§ **Source extract**
Segment Open
True what you say, even if the case of TTs seems rather different imho: to reduce the bearing noise of super massive platters, and often to get a significant decoupling too.

Anyway the only possible advantages could be:
uniform field: during the travel the magnets attract uniformly the rail (without its own field). An array of magnets can have the necessary uniform flux not to alter the carriage movement?
damping - this time the weight is subtracted from attraction, not added, and the difference may be brought to a minimum.
grounding becomes independent from the effective horizontal mass, and adjustable

In any case all this seems to me a superfluous complication, there is enough fun (or trouble) to build an acceptable carriage (and cables)
Segment Closed
§ **Dataset section**
Segment Open
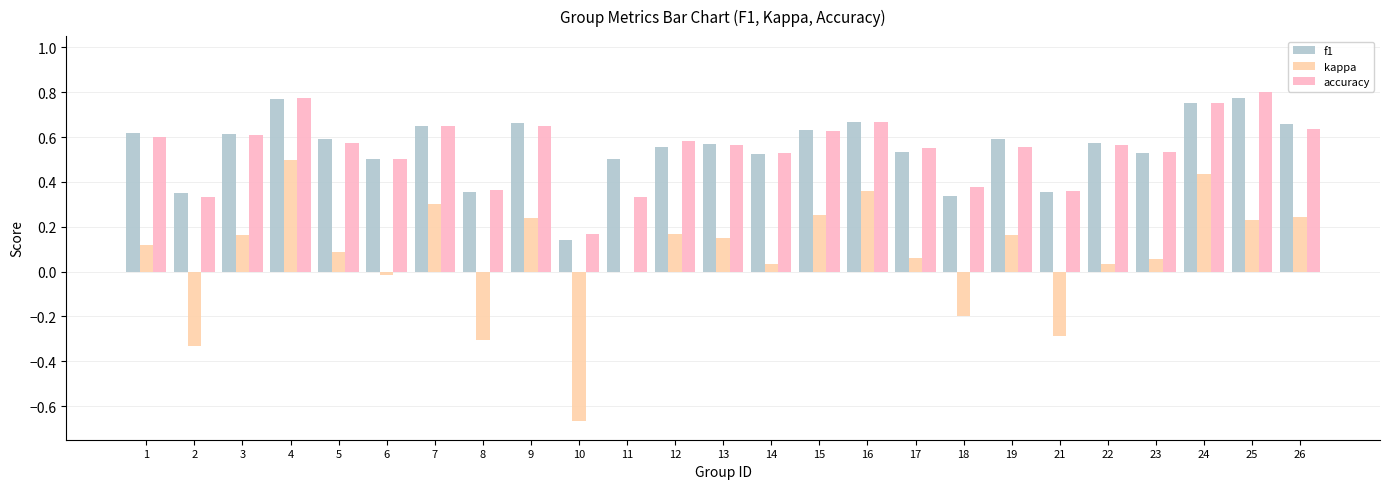

What is the sum of all accuracy values?

13.6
Segment Closed
§ **Written task 1**
Can you summarize the post on magnetic carriage support in two sentences?
§ **Written task 2**
Could you go on with the post on magnetic carriage support, picking up after its final sentence?
The data above isn't needed for what follows.

§ **Task result 1**
The writer sees the case of TTs as different, since magnets there reduce the bearing noise of very heavy platters and often give significant decoupling. For the carriage, the only possible advantages are a uniform field along the rail, damping from weight being subtracted from the attraction, and grounding that becomes adjustable and independent of the horizontal mass, but the writer finds it all a superfluous complication given the fun or trouble of building an acceptable carriage and cables.

§ **Task result 2**
c
 
More Lil Casey

After several listening sessions with expensive MC carts, we tried some decent MMs. Finally I have borrowed the arm to listen it in my own system. After some Kamasutra with installing it on my reserve Braun belt drive turntable (heavily upgraded with 7 kilogramm platter) I tried Ortofon VMS20EO and Empire 888PE carts, and finally coreless MC cartridge of my own design. Surprizingly, Lil Casey sonic performance with high compliance Ortofon was excellent, and with Empire (888 is my favorite among MMs) it was even better. My own MC also sounds better, than on pivot arm (it is a heavy cart with low compliance and 3 gramm tracking weight). My unexpected conclusion: Lil Case works and sounds excellent with high and low compliance carts, and with both MCs and MMs. That is unusual and unexpacted.
Actually, nobody expected to hear VMS20 to perform as close to very expensive MCs, and it is a fact.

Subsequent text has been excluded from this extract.